Derek and Darrell’s standards are high, resulting in culling roughly 50 percent of their bull calves. The bulls are developed at home until yearlings. Then the top 25 percent are sent to the Red Alliance bull test, which extensively test data such as average daily gain, weight per day of age, and carcass data scans. Those qualifying for the program are sold in their annual sale. This allows the very best bulls the opportunity to capture premium prices.
“The future of our herd is improving the females based on performance,” Derek said. “Our customers get paid by the pound, so we need to produce bulls that have a higher probability of siring calves that weigh more at weaning.”
The Armstrongs utalize AI and synchronized breeding cycles. Last year, 84 percent of the cows and 100 percent of the heifers came into heat as planned. AI conception rates range from 65 to 75 percent, with one natural service bull to complete the breeding process. That bull was bought according to his genetics, EPDs and performance in comparison to that of his contemporaries.
The Armstrongs also prefer fall calving because the calves have time to develop before facing cold winter weather and because bulls are then 18 months old when sold at the Red Alliance sale.
Culling criteria for animals is strict and improving. They are culled first by soundness and temperament, then by performance, which includes weaning and yearling weights.
“I believe one of the most important technological advances has been in the availability of quick access to information on genetics and performance. EPDs and other data help, but actual performance provides the best standard,” Derek explained.
Armstrong Red Angus has experimented with flushing embryos in their top two proven cows and implanting the embryos in commercial cows. The results convinced Derek and it was the beginning step in a successful ET program and developing a premium recipient cow herd.
Through the years, Darrell’s role has shifted. Kelsey, Derek’s wife, who is a kindergarten teacher in Springdale, is considered by Darrell to be their best herdsman. Consequently, Darrell often manages his two grandsons, Ayden (6) and Tate (4), so Kelsey and Derek can work the herd.
“Kelsey is the daughter of a respected local cattleman and knows how to handle cattle.,” Derek said.
Kelsey is no stranger to hard work either and is a National Board Certified Teacher.

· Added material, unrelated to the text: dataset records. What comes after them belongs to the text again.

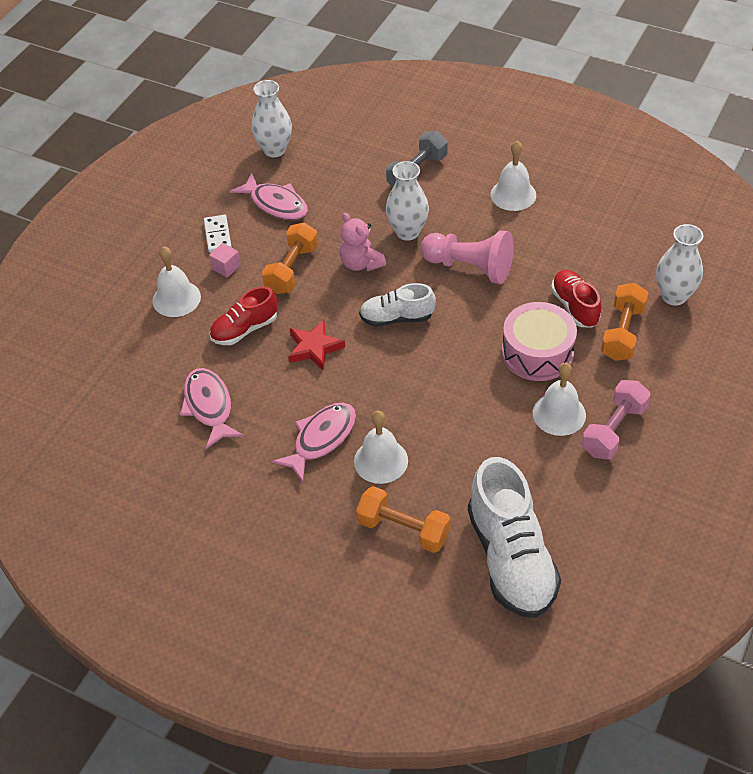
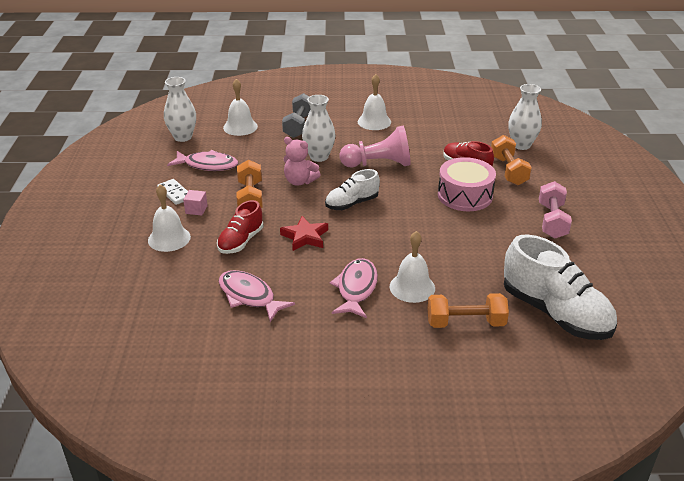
camera: 30 degrees left, 15 degrees down
(559, 414) = (509, 223): white bell -> white bell (240, 127)

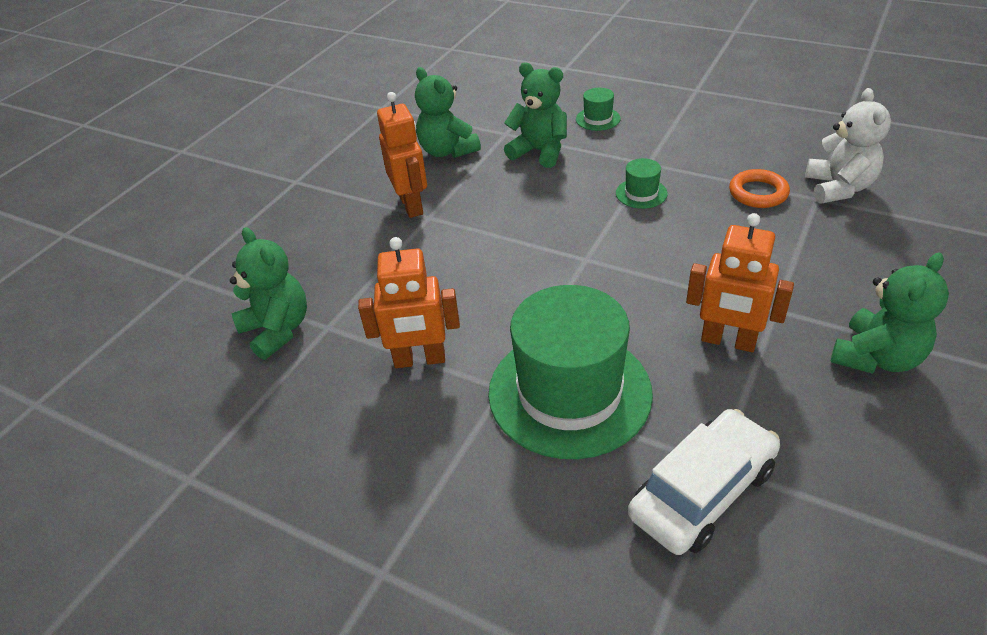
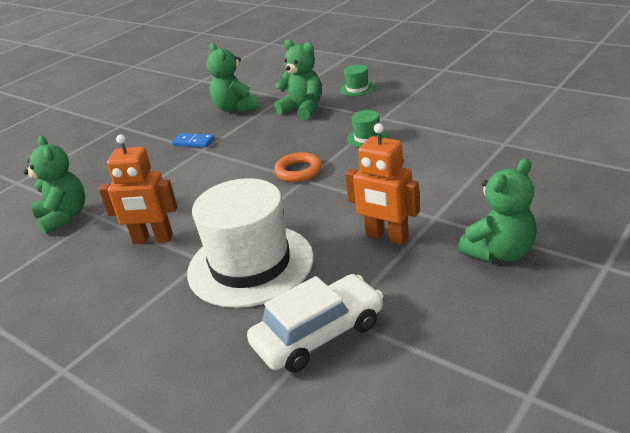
camera: 10 degrees right, 10 degrees down
(411, 205) = (193, 142): orange robot -> blue domino
(569, 392) = (250, 265): green hat -> white hat
(758, 193) = (458, 139): orange ring -> orange ring (298, 171)
(838, 188) = (525, 137): white teddy bear -> none

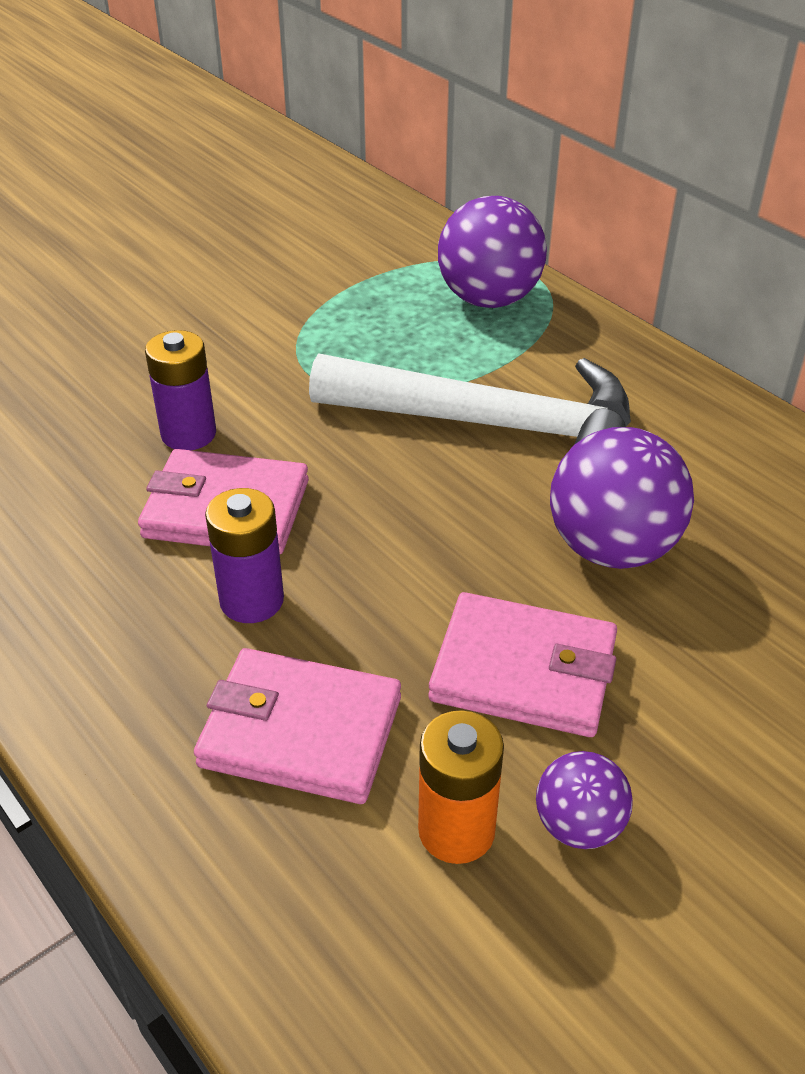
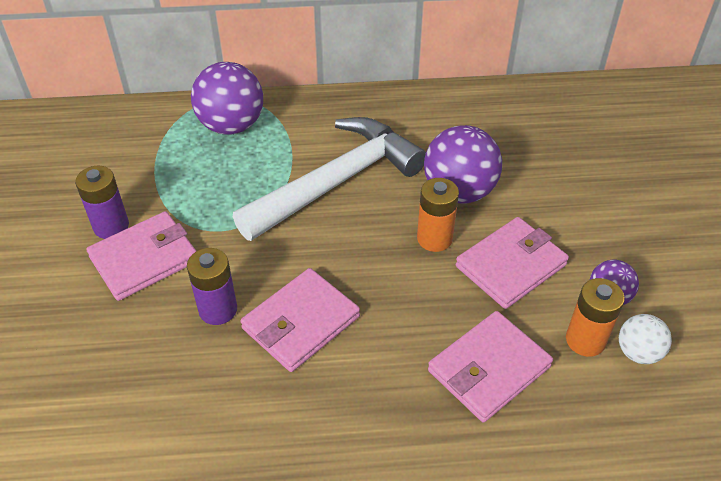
camera: 55 degrees left, 5 degrees up
(214, 346) = (144, 259): none -> pink wallet
(251, 600) = (383, 345): purple battery -> purple battery (111, 226)
(491, 564) = (434, 238): none -> orange battery
(494, 918) = (638, 352): none -> white ball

“Our agricultural life is a small business, not a hobby,” Derek said. “It is part of our long-term financial goals towards retirement, but it is work that can involve time spent with my family. We are busy people, but ‘working’ by checking cows with my sons and wife can be the most rewarding ‘work’ I do.”
Derek also said that his father never pressured him into following his passions, and he follows that same example with his sons.
“My dad played college football, I chose baseball,” Derek said. “While our boys enjoy being around the farm, hunting, fishing, and are showing an interest in athletics, we do not want to pressure them into following our passions. They will be free to pursue whatever they desire.”